Sommaire :
Suspension de la journaliste Barbara Olivier-Zandronis
En décembre dernier, Barbara Olivier-Zandronis, une journaliste de la radio privée guadeloupéenne RCI, avait été suspendue d’antenne après une interview houleuse de Jordan Bardella, le président du Rassemblement National (RN). Dans une série de tweets postés dimanche sur X (ex-Twitter), elle a expliqué qu’elle ne reviendrait pas à l’antenne, rapporte Le Parisien.
La journaliste a pris sa décision malgré une pétition demandant sa réintégration, qui a recueilli plus de 42.000 signatures. Un soutien dont elle s’est dite « immensément reconnaissante » sur le réseau social.
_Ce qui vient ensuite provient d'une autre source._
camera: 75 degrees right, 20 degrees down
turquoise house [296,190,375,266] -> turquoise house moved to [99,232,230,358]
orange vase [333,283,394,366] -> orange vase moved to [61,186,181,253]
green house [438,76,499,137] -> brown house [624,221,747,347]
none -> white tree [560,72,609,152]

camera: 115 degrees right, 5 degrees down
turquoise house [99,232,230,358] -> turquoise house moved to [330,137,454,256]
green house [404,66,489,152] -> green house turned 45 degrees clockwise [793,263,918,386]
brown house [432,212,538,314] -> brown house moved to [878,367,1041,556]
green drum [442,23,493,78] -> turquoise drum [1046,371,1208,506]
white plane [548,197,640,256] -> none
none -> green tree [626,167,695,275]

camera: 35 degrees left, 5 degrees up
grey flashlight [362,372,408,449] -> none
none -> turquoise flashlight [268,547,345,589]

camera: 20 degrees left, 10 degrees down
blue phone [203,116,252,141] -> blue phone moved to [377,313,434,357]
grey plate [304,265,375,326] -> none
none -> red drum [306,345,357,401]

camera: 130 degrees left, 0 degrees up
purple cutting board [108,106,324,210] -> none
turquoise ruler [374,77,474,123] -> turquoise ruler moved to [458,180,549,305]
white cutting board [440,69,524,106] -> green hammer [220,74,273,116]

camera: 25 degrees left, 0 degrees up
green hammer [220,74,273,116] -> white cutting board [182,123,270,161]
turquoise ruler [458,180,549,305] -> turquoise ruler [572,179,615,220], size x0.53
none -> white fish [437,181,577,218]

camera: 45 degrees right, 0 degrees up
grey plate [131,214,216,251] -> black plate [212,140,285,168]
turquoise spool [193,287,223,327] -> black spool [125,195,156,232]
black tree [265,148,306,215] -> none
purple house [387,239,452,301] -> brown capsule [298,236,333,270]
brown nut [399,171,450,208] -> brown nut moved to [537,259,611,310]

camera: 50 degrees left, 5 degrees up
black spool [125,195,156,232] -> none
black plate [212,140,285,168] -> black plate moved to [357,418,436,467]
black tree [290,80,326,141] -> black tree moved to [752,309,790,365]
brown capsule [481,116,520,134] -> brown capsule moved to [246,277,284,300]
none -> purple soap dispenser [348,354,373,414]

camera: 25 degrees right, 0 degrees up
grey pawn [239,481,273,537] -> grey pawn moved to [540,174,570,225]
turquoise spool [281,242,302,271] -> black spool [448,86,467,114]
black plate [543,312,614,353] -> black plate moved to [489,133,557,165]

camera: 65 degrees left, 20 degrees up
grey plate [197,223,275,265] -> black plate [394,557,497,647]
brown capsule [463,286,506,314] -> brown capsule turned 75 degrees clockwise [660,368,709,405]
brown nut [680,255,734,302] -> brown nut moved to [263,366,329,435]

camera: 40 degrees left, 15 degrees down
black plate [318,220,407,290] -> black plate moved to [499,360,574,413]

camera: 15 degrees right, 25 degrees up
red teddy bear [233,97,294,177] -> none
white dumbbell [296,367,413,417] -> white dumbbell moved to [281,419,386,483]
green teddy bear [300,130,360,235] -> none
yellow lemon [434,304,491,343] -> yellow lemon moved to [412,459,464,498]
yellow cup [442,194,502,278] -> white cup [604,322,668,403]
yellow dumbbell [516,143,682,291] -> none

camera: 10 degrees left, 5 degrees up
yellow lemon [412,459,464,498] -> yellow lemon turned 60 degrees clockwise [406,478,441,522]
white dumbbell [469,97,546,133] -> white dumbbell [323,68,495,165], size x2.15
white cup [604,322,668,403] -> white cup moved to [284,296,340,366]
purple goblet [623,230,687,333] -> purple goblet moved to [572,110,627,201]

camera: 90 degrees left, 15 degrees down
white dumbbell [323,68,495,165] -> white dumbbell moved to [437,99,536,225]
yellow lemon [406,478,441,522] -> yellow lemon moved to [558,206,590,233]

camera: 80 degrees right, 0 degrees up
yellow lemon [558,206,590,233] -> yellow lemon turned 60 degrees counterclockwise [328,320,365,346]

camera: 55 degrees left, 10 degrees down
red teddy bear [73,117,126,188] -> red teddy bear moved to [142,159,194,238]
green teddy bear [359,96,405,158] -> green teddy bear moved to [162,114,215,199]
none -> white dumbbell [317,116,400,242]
Après avoir cité une célèbre phrase d’Albert Londres, Barbara Olivier-Zandronis a expliqué vouloir désormais « exercer (son) métier là où il (lui) sera possible de le faire sans oblitérer (sa) conscience ».
Soutien de la part de la journaliste
Sur son compte X, la journaliste a souhaité une année 2024 « porteuse d’espoir là où le désespoir a gagné du terrain et de bravoure là où l’esprit s’est découragé ». Elle a également adressé ses remerciements à ses confrères « passionnés de l’information, citoyens engagés, auditeurs soucieux du respect de la démocratie et attachés au respect de la liberté de la presse ».
Débat autour de la liberté de la presse
Après la suspension de la journaliste, le directeur délégué de RCI Guadeloupe avait réagi en expliquant : « Ce n’est pas la première rédaction au monde où quelqu’un est retiré de l’antenne quand il y a un couac. » Barbara Olivier-Zandronis avait toutefois reçu le soutien de plusieurs élus, notamment de gauche, qui avaient dénoncé une atteinte à la liberté de la presse.
En CDD depuis septembre, Barbara Olivier-Zandronis assurait la présentation du journal de 13 heures chaque semaine, du vendredi au dimanche.